ACTA CETA : La Commission européenne tente encore d'éteindre l’incendie

Commission européenne ACTA CETA

 

La Commission a été accusée de vouloir contourner le rejet du parlement européen d’ACTA dont on retrouve des pans entiers dans CETA, cet accord signé entre l’Europe et le Canada.
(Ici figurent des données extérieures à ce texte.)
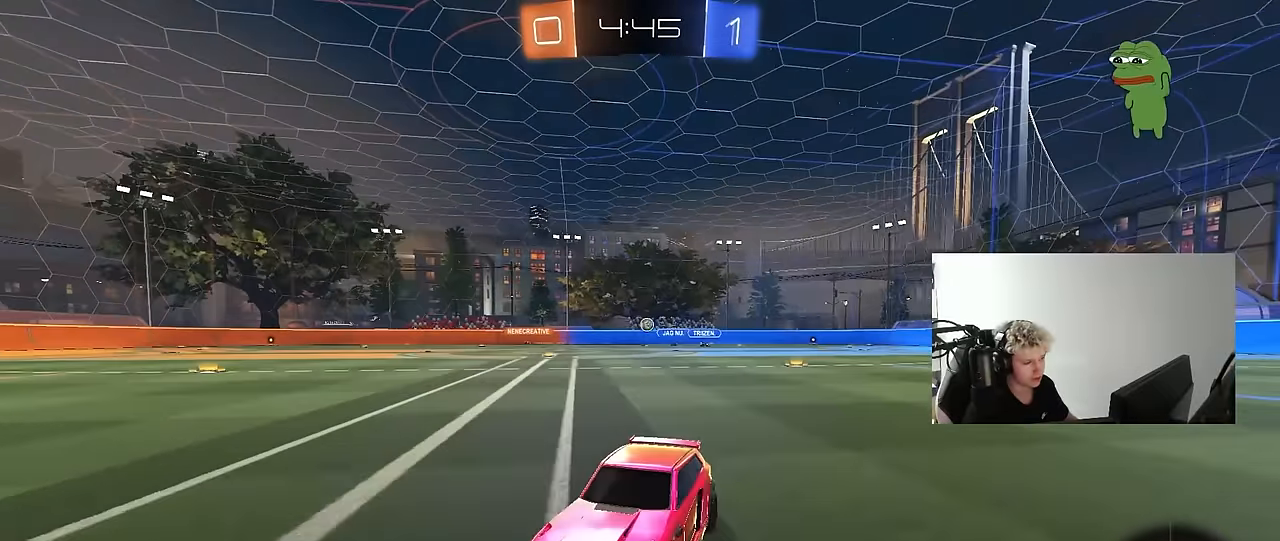
{"keys": ["d", "w"], "mouse": ["left"], "mouse_move": "still", "events": [[33, "shift", "down"], [133, "shift", "up"], [417, "mouse_left", "down"]]}
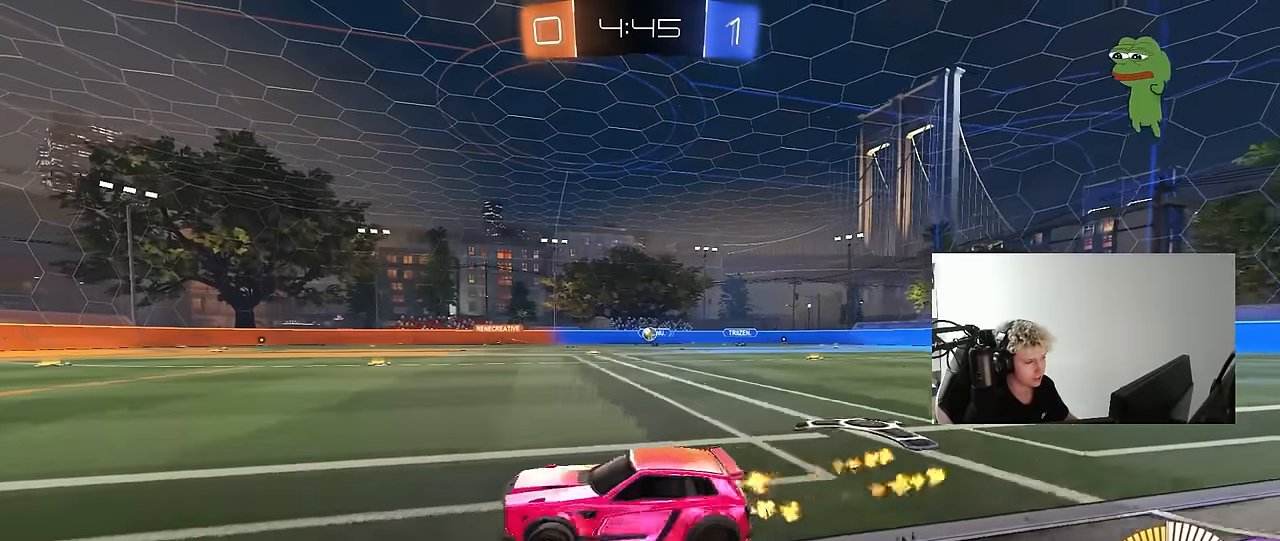
{"keys": ["w"], "mouse": [], "mouse_move": "still", "events": [[150, "mouse_left", "up"], [200, "d", "up"]]}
L’expression Cheval de Troie a été utilisée après la découverte de cet accord négocié par l’instance bruxelloise au point que le Parlement Européen se saissise de la question (complément).

 

Dans un courrier (copie ci-dessus) adressé le vendredi 13 juillet, le représentant de la Commission européenne tente d’éteindre une fois pour toutes l’incendie, en apportant les explications officielles.

Il précise d‘entrée que « tous les accords de libre-échange négociés par l’Europe, y compris CETA, contiennent des chapitres sur le renforcement de la propriété intellectuelle. » Ce qui laisse craindre d’autres clones d’ACTA, mais Jean Charles Van Eeckhaute l’assure : « la Commission respecte pleinement le vote des eurodéputés sur ACTA et le passage de CETA relatif à CETA est en cours d’examen afin de supprimer ou adapter les éléments considérés comme problématiques par les avis et les rapports adoptés par le Parlement Européen ». Plusieurs commissions europarlementaires avaient justement critiqué ACTA pour ses contenus trop flous,

La version CETA de février 2012 est obsolète, selon la Commission

Le projet de texte de CETA qui a été révélée par le professeur de droit Michael Geist date de février 2012. « Il est obsolète et reflète la pensée d’une période antérieure au rejet d’ACTA par le Parlement européen. Il ne faut donc pas s’étonner que certaines dispositions ressemblent à ACTA, sur lequel le Canada et l’Europe ont négocié. Depuis, les négociations ont évolué et le texte dans sa version de février 2012 ne représente plus l’état actuel des négociations. »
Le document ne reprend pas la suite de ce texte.